_The task_:
Would you copy each line of the data below that has "船橋我孫子線"?

_Records for the exercise_:
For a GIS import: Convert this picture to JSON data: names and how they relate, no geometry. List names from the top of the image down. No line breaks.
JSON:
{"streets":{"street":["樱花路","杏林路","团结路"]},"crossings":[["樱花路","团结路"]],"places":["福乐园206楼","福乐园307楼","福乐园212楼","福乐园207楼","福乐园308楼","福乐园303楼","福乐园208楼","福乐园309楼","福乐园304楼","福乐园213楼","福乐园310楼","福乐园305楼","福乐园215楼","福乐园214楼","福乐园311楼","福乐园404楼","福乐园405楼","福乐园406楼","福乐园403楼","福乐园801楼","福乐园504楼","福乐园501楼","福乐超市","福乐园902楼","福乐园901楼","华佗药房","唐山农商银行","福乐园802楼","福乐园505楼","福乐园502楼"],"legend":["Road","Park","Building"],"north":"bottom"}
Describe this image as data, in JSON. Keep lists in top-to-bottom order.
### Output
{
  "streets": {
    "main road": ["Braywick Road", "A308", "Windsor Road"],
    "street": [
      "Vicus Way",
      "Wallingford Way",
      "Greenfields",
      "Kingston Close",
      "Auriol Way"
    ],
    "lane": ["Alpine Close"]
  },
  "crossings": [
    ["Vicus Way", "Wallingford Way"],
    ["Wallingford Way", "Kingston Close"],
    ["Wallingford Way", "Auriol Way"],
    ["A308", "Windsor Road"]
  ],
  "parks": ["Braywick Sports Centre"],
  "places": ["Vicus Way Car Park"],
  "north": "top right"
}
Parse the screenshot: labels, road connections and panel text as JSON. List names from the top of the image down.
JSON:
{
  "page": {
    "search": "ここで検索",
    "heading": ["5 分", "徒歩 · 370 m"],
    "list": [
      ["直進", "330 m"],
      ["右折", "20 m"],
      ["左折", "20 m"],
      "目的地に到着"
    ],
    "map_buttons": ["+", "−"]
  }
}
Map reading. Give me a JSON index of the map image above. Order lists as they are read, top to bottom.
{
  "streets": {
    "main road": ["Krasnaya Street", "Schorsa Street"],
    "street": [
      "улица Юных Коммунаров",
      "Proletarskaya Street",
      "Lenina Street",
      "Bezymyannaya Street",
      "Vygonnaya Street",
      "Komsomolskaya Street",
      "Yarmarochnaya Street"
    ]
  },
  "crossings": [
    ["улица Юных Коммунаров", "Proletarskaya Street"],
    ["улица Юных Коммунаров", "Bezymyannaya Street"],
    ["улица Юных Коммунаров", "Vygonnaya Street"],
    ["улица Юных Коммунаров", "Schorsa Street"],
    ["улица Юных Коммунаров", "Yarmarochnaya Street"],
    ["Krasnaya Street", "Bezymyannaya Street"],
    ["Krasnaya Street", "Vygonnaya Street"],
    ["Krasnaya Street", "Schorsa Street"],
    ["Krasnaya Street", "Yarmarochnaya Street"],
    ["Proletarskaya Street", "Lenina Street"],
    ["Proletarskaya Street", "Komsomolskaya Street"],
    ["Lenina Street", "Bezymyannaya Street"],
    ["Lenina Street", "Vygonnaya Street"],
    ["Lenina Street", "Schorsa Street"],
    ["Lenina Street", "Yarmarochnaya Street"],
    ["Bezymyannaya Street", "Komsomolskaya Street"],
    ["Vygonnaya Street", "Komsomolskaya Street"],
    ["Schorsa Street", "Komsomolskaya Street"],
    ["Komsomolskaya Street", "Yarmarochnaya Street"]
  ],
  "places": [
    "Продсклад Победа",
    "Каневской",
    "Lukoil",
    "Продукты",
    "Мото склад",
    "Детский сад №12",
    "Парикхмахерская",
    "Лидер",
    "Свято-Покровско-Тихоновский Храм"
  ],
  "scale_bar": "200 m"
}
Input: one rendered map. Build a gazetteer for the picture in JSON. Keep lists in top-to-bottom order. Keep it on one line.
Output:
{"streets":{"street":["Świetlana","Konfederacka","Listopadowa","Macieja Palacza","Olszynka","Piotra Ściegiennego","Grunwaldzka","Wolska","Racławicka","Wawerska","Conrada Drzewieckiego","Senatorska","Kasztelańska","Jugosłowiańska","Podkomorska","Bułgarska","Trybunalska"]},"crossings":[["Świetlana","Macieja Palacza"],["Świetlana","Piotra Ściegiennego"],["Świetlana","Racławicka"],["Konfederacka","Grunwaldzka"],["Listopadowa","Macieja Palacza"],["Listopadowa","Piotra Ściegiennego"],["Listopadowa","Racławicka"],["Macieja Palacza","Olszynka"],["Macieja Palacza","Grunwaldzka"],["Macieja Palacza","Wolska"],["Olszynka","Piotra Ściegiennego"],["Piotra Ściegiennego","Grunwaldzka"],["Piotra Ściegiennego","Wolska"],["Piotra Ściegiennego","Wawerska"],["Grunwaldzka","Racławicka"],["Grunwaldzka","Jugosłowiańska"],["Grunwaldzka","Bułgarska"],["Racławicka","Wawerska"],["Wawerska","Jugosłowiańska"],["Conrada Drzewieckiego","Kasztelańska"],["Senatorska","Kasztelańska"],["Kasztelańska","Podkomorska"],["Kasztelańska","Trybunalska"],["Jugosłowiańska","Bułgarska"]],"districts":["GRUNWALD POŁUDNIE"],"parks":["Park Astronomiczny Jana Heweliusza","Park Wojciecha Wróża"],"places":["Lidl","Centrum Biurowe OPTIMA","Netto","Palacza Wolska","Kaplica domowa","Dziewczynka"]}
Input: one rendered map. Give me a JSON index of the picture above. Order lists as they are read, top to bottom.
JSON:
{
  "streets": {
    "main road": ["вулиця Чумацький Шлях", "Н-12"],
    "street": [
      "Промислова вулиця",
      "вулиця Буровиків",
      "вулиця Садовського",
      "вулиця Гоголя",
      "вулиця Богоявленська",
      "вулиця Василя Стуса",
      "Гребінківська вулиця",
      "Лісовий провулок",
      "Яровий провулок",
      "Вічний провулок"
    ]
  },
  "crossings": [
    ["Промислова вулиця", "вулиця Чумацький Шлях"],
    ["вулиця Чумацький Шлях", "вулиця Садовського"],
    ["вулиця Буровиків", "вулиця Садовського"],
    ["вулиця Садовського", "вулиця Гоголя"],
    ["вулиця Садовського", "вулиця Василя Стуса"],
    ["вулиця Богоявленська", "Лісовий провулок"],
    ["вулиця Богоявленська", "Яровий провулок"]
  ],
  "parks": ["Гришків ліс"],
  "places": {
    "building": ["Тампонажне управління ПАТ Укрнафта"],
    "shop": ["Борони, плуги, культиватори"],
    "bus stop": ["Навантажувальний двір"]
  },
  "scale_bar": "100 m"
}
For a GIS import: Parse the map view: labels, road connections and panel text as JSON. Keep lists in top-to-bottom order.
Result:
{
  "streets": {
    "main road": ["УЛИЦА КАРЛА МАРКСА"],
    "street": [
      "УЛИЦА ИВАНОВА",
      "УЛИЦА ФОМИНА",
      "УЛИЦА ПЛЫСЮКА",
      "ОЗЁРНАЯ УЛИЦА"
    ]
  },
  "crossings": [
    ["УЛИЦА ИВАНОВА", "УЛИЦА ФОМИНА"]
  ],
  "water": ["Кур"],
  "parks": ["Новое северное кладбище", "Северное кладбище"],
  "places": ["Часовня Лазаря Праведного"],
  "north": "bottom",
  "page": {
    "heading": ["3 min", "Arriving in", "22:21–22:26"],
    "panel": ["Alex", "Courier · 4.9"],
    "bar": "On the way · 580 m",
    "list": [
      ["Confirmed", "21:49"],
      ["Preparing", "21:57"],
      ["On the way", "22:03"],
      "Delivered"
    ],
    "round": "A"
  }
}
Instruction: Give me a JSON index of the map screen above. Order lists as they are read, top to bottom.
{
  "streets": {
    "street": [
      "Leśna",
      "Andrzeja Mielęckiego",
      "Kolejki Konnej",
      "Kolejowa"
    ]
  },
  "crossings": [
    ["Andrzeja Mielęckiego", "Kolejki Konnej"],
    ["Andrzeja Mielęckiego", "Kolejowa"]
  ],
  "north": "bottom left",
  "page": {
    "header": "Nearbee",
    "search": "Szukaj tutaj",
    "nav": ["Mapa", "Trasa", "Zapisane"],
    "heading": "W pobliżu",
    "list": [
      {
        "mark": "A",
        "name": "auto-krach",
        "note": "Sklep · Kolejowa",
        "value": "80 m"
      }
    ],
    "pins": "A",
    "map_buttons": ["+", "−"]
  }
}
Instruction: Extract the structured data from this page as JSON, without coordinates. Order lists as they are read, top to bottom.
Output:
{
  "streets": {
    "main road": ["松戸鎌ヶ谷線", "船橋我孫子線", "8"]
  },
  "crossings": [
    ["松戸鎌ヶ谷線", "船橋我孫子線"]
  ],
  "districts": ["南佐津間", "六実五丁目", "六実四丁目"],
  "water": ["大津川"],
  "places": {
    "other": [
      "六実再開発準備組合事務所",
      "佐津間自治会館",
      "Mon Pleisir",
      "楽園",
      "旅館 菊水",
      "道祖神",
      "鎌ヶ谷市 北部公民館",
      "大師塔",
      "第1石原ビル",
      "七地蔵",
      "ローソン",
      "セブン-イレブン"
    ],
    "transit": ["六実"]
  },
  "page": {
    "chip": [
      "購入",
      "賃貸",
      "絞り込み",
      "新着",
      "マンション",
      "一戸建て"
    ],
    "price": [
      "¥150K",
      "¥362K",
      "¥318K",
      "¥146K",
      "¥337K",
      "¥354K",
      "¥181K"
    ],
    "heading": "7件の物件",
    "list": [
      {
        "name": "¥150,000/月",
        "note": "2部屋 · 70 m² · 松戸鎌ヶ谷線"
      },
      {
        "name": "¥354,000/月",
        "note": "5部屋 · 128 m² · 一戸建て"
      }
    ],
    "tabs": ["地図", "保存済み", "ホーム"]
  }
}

_Problem solution_:
    "main road": ["松戸鎌ヶ谷線", "船橋我孫子線", "8"]
    ["松戸鎌ヶ谷線", "船橋我孫子線"]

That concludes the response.